GEORG PHILIPP TELEMANN - Sonatas for Violin & Harpsichord - Dorian Komanoff Bandy (Violin) - Paul Cienniwa (Harpsichord) - 687606010826 - Released: October 2018 - Whaling City Sound WCS108
Sonata no. 1 in G minor, TWV 41:g1
Sonata no. 2 in D major, TWV 41:D1
Sonata no. 3 in B minor, TWV 41:h1
Sonata no. 4 in G major, TWV 41:G1
Sonata no. 5 in A minor, TWV 41:a1
Sonata no. 6 in A major, TWV 41:A1
Sonata in F-sharp minor, TWV 41:fis2 (World Première Recording)
German musician and composer Georg Philipp Telemann (1681-1767) was an exact contemporary of Johann Sebastian Bach (born only 4 years later), held many important posts throughout the country as Kapellmeister and Konzertmeister, and equally as prolific as his counterpart, wrote operas, oratorios, multiple church cantatas, music for ceremonial occasions, orchestral works and an abundance of chamber music, which includes these Sonatas for Violin and Harpsichord from 1715. And yet performances or recordings of his music have always been greatly outnumbered by Bach, and I personally fail to understand the reason why, other than shifting and influential public opinion and tastes. Although to me it feels as if his focus when writing music was, somewhat like Vivaldi, on the instrument's potential and the musician's capabilities, rather than innovation and expansion of the music itself.
This new recording comes to us from an unusual provenance. It is on a small independent label based in Dartmouth Massachusetts, called Whaling City Sound, and this particular release is part of their Balaena Chamber Series of which there seems to be only three so far, since the label's specialty is jazz. But whatever the source this is a welcome release since very few recordings of these intimate works by Telemann are available today. Violinist Dorian Komanoff Bandylends the proper level of expressive weight to the slow movements and technical élan to the faster movements, and a general sylvan charm to everything as a whole.

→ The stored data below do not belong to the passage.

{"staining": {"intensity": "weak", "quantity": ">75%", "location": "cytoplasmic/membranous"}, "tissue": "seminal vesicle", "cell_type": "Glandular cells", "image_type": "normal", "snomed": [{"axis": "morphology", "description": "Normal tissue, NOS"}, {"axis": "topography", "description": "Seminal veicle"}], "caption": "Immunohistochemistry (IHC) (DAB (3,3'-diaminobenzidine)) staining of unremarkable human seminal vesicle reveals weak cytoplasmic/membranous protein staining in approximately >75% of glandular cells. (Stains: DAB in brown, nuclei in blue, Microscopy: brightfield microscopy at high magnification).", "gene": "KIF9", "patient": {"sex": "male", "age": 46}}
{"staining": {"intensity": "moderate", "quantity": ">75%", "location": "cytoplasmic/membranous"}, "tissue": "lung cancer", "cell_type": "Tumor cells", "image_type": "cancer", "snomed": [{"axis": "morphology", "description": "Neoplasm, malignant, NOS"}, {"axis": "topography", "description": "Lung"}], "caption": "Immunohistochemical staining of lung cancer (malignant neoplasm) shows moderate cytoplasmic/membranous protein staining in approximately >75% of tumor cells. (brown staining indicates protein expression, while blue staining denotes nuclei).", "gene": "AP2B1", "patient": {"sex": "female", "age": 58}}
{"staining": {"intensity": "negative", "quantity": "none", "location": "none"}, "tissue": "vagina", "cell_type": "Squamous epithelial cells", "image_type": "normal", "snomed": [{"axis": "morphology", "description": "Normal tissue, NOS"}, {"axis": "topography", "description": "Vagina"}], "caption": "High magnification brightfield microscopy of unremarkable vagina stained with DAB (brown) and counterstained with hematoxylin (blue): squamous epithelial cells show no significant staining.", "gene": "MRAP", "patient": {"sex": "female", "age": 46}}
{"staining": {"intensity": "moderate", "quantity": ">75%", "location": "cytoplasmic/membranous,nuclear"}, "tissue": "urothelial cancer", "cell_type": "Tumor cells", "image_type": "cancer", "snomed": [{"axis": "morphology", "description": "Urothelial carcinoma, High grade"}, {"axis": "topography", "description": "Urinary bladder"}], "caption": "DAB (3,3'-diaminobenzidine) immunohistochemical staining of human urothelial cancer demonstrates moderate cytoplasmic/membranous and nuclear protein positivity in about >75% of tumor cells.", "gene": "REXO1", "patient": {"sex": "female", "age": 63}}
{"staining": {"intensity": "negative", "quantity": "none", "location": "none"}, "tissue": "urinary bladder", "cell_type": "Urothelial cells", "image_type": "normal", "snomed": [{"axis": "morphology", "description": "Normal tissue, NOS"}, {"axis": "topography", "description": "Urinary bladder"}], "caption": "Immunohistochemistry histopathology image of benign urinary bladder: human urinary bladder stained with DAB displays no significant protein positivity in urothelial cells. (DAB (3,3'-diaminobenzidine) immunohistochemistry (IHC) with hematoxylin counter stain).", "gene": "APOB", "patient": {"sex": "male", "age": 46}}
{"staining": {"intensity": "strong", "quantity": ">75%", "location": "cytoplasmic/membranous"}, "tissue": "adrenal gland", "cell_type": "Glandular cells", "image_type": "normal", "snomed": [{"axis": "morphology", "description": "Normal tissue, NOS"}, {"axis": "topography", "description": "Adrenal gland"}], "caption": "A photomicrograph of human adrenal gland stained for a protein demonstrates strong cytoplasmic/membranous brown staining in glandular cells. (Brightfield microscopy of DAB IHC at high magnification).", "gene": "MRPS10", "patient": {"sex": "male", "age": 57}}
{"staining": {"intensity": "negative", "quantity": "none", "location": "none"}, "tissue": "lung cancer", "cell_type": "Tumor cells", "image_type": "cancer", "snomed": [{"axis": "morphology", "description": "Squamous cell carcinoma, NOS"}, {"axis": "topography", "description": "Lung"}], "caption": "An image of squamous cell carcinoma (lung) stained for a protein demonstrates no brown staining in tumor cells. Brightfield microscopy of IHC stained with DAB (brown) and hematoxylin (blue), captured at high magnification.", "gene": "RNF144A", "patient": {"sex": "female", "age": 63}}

Harpsichordist Paul Cienniwa's tempos are always impeccably in sync with Bandy's rubato, and the dynamic balance between the two could not be better, with the baroque violin slightly closer. And I'm not sure if there are various editions of these pieces, but I've noticed that Cienniwa's playing is far less ornamented than some which is a good thing, as too many embellishments at the keyboard draw focus away from the violin. And the inclusion of the Sonata in F-sharp minor, unpublished in his lifetime, should entice the diehard Baroque collectors out there to give this recording a listen. The booklet notes specify that "its title page is signed George Melante,Telemann's nearly-anagrammatic pseudonym". Keeping in mind that harmony and tonality were still works in progress at the time, was it possibly discarded because Telemann had started experimenting with different modes and keys, and didn't quite like the F-sharp minor results?
Recorded, mixed and mastered in high-resolution at WGBH Studios in Boston, the audio sits you at just the right distance from the instruments, and projects a tight soundstage.